> _EXERCISE SET_:
(a) According to the passage on son preference in Nepal, what share of young, married women in Nepal use contraception?
(b) Copy the passage on son preference in Nepal word for word, from "Separately, abortions, which" to "offspring, research indicates.".

> _SELECTED EXCERPT_:

*** Block opens ***

Raj also noted that improved education standards in Nepal haven't reduced the preference for sons, nor has the younger generation rejected this cultural practice – although they likely remain heavily influenced by customs of the older generations.
“Even after adjusting for child marriage, you see it,” she said. “Girls who marry younger may be more vulnerable to son-preference because they are more likely to have their reproductive decision-making affected -- or controlled -- by older husbands and in-laws, both of whom may desire sons from these young wives.”
Raj added, “Until girls are valued as much as boys in families, we will continue to see these findings. We hoped [younger] generations would make it better, but this study is with young mothers and demonstrates that the beliefs are being carried into the [newest and] youngest generation of child-bearers.”
Overall, only one in five young, married women in Nepal use contraception, with the lowest rates found in rural areas where educational levels are lower, researchers said.
Separately, abortions, which became legal in Nepal in 2002 under certain circumstances and completely safe and affordable by 2010, are becoming increasingly common in Nepal – and they are frequently used to terminate female offspring, research indicates.

*** Block closes ***

> _INPUT DATA_:
*** Block opens ***

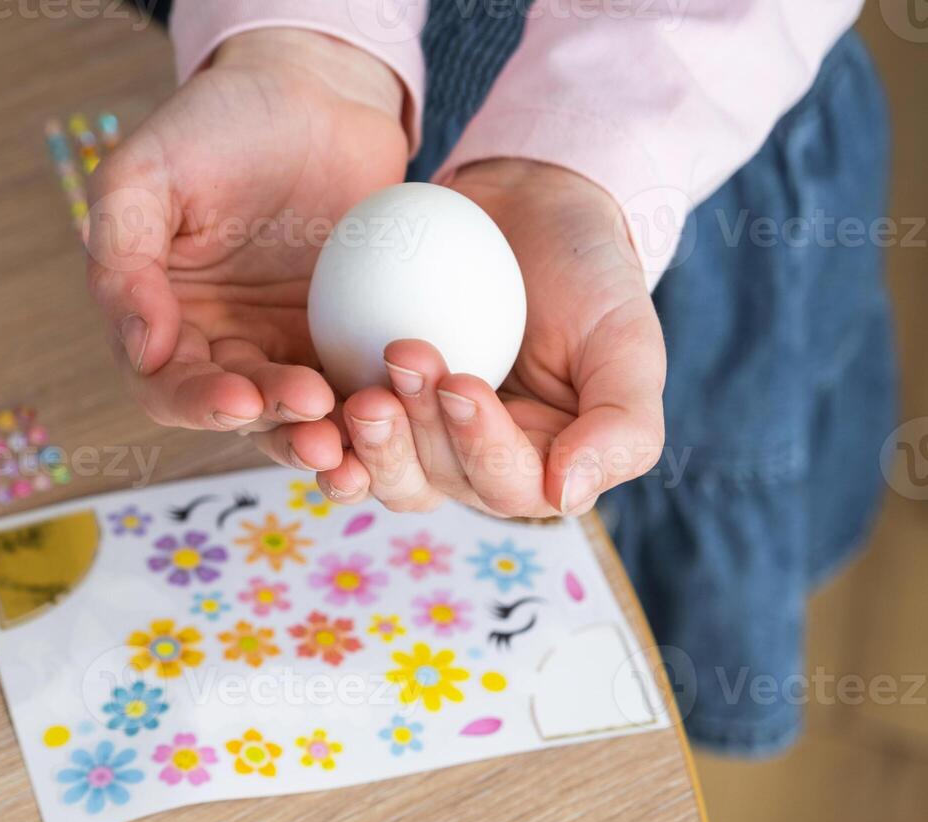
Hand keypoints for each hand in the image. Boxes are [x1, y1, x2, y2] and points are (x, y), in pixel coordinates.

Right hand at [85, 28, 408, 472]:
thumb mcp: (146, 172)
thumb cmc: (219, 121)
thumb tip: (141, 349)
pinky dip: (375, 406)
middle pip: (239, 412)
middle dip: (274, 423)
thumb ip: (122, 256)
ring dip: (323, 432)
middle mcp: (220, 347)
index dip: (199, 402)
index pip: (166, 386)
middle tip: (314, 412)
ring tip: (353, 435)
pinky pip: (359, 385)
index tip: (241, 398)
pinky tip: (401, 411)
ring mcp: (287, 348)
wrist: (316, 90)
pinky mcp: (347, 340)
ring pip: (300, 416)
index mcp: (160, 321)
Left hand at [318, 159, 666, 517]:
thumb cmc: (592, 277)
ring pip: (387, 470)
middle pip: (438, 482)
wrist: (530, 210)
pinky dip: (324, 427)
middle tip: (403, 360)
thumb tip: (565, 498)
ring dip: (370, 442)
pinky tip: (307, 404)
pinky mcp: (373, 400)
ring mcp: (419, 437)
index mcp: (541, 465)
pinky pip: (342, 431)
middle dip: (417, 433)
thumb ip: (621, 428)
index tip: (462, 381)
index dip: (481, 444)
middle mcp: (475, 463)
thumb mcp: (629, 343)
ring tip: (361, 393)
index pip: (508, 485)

*** Block closes ***
*** Block opens ***

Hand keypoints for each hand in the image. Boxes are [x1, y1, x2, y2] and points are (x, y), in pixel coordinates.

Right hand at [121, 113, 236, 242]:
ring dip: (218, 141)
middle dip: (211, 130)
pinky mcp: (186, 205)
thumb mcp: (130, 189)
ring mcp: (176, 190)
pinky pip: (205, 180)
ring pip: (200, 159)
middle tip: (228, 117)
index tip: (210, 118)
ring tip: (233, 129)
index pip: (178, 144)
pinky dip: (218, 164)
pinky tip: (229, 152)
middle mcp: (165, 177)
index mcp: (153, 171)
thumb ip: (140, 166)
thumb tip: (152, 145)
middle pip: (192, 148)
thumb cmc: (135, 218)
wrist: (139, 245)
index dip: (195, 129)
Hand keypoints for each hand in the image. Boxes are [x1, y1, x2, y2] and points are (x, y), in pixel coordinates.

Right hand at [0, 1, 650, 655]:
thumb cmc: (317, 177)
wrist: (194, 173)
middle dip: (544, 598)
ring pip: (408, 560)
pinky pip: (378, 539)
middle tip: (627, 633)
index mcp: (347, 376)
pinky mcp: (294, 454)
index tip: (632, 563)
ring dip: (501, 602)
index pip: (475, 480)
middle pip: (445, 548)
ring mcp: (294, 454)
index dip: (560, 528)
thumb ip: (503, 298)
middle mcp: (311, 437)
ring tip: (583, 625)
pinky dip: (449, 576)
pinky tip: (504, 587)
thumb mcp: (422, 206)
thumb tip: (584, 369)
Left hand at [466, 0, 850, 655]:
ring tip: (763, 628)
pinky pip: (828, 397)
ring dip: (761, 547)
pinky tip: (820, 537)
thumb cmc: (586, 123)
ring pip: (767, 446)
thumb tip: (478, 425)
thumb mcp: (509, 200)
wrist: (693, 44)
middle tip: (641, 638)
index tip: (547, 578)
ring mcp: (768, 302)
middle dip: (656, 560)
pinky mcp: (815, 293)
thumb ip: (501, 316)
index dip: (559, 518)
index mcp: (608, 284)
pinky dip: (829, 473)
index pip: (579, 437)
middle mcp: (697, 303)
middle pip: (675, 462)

*** Block closes ***

> _OUTPUTS BY TASK_:
(a) Only one in five.

(b)
Separately, abortions, which became legal in Nepal in 2002 under certain circumstances and completely safe and affordable by 2010, are becoming increasingly common in Nepal – and they are frequently used to terminate female offspring, research indicates.